Let’s use squatting as an example. Many people don’t know how to squat properly. When we don’t squat properly, over time this can translate into foot and ankle issues, knee issues, hip issues, back issues, or a combination of any of those. Many times, it will start with pain in one area and then pain will develop in another area; it is a downward spiral. Once the pain is addressed and resolves, if the squat pattern itself is not corrected, another injury will occur later.
Compensations
If you develop an injury, your body naturally compensates in order to both avoid/decrease pain as well as allow you to continue to move. These compensations cause different structures to be pulled or positioned in ways they were not designed to. As this continues over time, more areas throughout the body are pulled on abnormally as well, causing irritation, inflammation, and injury to another area in the body.
This can occur while injured, but also after an injury if joint mobility or tissue extensibility is not restored. This second issue relates to the previous topic of movement patterns. If proper motion is not restored in an area following an injury or surgery, our movement patterns will be impacted.
Scar tissue
Our bodies are an amazing interconnected system. Everything is connected in some way. We function on the basic tensegrity, or tension integrity, concept. Tensegrity describes a structural principle based on the use of isolated components in compression inside a net of continuous tension, in such a way that the compressed members do not touch each other and the prestressed tensioned members delineate the system spatially.

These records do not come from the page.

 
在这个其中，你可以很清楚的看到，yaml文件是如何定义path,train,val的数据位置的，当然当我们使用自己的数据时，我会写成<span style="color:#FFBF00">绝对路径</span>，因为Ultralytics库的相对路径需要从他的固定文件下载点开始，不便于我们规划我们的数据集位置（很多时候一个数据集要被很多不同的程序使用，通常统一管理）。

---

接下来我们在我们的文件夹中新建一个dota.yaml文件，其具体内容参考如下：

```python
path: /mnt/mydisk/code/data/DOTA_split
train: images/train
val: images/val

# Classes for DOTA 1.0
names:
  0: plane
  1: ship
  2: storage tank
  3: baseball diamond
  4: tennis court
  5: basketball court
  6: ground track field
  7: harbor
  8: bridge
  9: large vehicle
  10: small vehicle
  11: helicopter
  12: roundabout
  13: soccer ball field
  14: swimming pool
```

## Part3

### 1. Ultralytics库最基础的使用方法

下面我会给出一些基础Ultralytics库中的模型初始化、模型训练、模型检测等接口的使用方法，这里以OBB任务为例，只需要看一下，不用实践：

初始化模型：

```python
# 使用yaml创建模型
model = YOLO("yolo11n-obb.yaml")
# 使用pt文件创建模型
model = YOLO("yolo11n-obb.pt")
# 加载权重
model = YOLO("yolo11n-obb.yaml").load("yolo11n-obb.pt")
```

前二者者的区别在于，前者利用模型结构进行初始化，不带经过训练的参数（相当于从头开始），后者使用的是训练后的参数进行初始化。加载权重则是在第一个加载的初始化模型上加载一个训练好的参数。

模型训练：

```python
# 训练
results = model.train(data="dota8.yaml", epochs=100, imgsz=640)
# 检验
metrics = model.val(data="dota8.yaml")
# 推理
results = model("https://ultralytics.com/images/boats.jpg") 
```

So how does tensegrity relate to the body exactly?
Scar tissue does not stretch. If we develop a significant amount of scar adhesions around an injury, it can cause restrictions, both at the location and away from the area.
Try this out for an example. Raise your arm up and pay attention to how your shirt moves. Then, grab part of the shirt with your hand near your waist and raise your arm up again. See the difference? That is similar to what occurs with scar tissue. It will restrict the local area and then change the extensibility of the tissues throughout the body as well.
Just because the scar tissue is in one specific area, does not mean that other areas are not impacted.
What now?
If this sounds like you, constantly injured, it is time to do something about it. Most likely all your injuries are related in some way. You need to find someone to get to the bottom of it and resolve it once and for all.